Geckos have this amazing ability to hold on to vertical surfaces, and this close-up of the feet allows you to, just, see the toe pads (and the non-retractable claws).

Bibron's Gecko

“.. their bulbous toes are covered in hundreds of tiny microscopic hairs called setae. Each seta splits off into hundreds of even smaller bristles called spatulae. .. the tufts of tiny hairs get so close to the contours in walls and ceilings that van der Waals force kicks in. This type of physical bond happens when electrons from the gecko hair molecules and electrons from the wall molecules interact with each other and create an electromagnetic attraction.”  https://www.livescience.com/47307-how-geckos-stick-and-unstick-feet.html

Nocturnal species of gecko also have extraordinary eyes.

Bibron's Gecko

They have multifocal eyes, and even in very very low light they can still see color through their large round pupils.  In higher light intensities, the pupils begin to narrow to a vertical slit with only a few pinhole openings in them. In the shot above, the gecko’s top (left) eye is between these two extremes as it adjusts to the light of my head torch. The bottom (right) eye is in shadow, and the pupil is much much larger and rounder. The graph below is from a paper on the helmet gecko, by Roth et al (2009), showing (from left to right) how pupil area decreases by a factor of 150 (compared to a factor of 16 in humans) as light intensity increases (the scales on the graph are logarithmic):

 

gecko-eyes.jpg

 

The second lizard I saw was a skink, probably a Tree Skink (Mabuya planifrons), but I am not quite confident of that!

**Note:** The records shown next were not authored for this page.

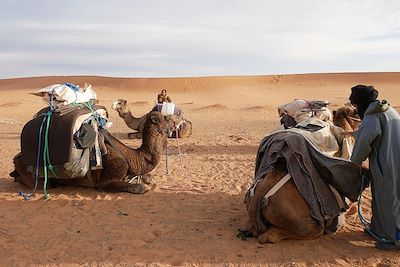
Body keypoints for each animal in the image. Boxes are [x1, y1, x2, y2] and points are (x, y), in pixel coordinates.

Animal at [10, 111, 170, 195]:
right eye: (166, 119)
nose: (173, 124)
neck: (132, 157)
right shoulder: (107, 179)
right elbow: (133, 186)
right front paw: (142, 187)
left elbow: (146, 177)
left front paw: (147, 179)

Variable or side-striped skink?

 

The big leagues..

Baboons tend to get a bad press, but the young ones are irresistible. This Yellow Baboon (Papio cynocephalus) mother was carrying her own tiny baby, and babysitting a friend’s slightly older one.

Baboons

The tiny one wanted to play with the big guy, though his mother didn’t seem too sure:

Baboons

He wriggled free:

Baboons

And they played happily for a bit:

Baboons

But playing in the big leagues has its risks, especially when your mother isn’t watching..

Baboons

[PS: At birth, the coat is blackish or reddish, and the tiny one in these photos has not yet completely changed to the yellower coat of the older toddler: his black head coloring suggests he is under six months old.]

Baboons

Aquila and Rikki-tikki Tavi

These photos will ask you to use your indulgence and your imagination. None of them are good enough that I would normally think of posting them, but the story they tell was one of my most engrossing experiences in the bush.

This is a juvenile martial eagle, (Polemaetus bellicosus) probably fully grown but less than seven years old because she is not yet in adult plumage. They are the largest eagle in Africa, with a wingspan of up to 260cm (8 1/2 feet), bigger than a bald eagle. They are classified as Vulnerable, due to habitat loss, collisions with power lines, and poisoning.

Juvenile Martial Eagle

Maybe 1/2Km from her perch, a family of banded mongoose were foraging happily in the long grass (as you can already tell, this isn’t going to end well).

Banded mongoose

My camera was on the eagle when she took off:

Martial eagle taking off

She silently swooped and without pause rose again, this time with something in her talons:

Martial eagle with mongoose

This second shot is a touch clearer:

Martial eagle with mongoose

And the remaining mongeese spent 15 minutes popping their heads up and down above the grass like meerkats, trying to work out what on earth had happened:

Mongoose searching for lost friend

Martial eagles (who weigh on average 4.7Kg, with the females as large as 6.5Kg) have occasionally been known to take small antelope, so a mongoose (2.25Kg, roughly half of the eagle’s weight) is nowhere close to the limit of their abilities.  They can see their prey from 5Km up, so this hunt was easy-peasy on all counts, even for a juvenile.